Please answer these questions from the article on smart charging for electric delivery fleets:
(a) When is the EFLES project scheduled to start?
(b) At which UPS depot will GridShare analyze data?
(c) What share of UK vans, trucks and buses is expected to be electric by 2040?

Start of Text segment

Large fleet operators could swap diesel for electric delivery vehicles following a new one-year project that aims to demonstrate the benefits of smart charging.
Scheduled to start in May, 2020, the EV Fleet-Centred Local Energy Systems (EFLES) project is aimed at optimising logistics companies’ growing electric vehicle (EV) fleets, with the added benefits of cutting carbon emissions, air pollution and energy costs.
Moixa intend to show how its GridShare artificial intelligence (AI) software can maximise the cost and carbon savings from EVs. GridShare will analyse hundreds of data sources at UPS’ Camden depot – including energy prices, power demand and the weather – to optimise EV charging, as well as power supply and demand in order to demonstrate how to effectively cut costs. Vehicles will be able to charge when power is cheapest and cleanest by using onsite energy storage and solar at the most cost-effective times.
Simon Daniel, CEO of Moixa, told The Engineer that GridShare learns patterns in driver behaviour, and monitors and plans for variables, such as the cost of energy, to enable smart charging of EVs.
“We optimise these assets to charge and discharge at the most effective times to deliver cost-savings, cut carbon emissions and reduce air pollution,” he said. “GridShare can also aggregate and manage these assets to respond to signals from the power grid to enhance the resilience of local power networks and prevent overloading and blackouts.”
There are said to be over five million vans, trucks and buses on UK roads and by 2040 87 per cent of these are expected to be electric.
“Our ever-growing online shopping rates mean we’re delivering more things than ever before – everything from food shopping to medical supplies – and that’s having a big impact on carbon emissions and air pollution in our cities,” Daniel said in a statement. “Mitigating these impacts is a massive challenge but this project shows how with the help of the AI powered technology, like GridShare, the world’s biggest fleet operators can go electric and achieve their environmental ambitions.”

End of Text segment
Start of Records

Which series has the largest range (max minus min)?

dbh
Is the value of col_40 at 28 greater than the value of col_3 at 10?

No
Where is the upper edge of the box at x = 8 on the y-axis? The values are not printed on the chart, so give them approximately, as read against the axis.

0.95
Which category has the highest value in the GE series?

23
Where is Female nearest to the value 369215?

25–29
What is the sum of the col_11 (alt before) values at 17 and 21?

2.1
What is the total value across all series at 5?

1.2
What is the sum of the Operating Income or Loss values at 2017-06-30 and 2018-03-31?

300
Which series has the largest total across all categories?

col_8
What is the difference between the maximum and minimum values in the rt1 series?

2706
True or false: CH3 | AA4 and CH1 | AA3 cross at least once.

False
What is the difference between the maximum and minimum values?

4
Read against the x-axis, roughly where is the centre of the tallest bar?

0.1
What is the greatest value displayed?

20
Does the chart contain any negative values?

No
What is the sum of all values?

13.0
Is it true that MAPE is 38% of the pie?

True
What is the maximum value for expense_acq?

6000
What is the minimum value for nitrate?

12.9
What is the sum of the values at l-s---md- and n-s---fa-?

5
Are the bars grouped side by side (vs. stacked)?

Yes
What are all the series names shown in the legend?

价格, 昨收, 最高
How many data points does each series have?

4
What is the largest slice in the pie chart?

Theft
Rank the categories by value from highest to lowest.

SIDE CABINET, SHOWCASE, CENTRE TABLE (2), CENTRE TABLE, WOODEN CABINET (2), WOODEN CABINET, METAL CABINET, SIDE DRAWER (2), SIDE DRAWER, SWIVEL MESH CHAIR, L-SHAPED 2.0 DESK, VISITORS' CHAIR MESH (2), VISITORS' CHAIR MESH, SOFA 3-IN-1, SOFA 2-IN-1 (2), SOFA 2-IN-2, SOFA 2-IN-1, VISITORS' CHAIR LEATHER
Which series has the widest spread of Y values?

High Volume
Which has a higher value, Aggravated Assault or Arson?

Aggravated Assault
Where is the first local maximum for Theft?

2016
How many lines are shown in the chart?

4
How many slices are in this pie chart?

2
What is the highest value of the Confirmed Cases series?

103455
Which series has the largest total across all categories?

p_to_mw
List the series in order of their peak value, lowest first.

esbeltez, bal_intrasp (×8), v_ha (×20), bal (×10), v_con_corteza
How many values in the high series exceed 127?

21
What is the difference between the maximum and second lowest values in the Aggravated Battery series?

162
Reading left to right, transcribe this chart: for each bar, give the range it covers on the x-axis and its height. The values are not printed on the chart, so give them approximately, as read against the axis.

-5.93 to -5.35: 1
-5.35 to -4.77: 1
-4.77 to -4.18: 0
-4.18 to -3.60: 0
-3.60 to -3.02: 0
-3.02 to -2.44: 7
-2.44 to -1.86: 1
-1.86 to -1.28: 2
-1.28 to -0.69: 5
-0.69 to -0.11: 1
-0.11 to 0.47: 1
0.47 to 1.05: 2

End of Records

Answer box
(a) May 2020
(b) Camden
(c) 87 per cent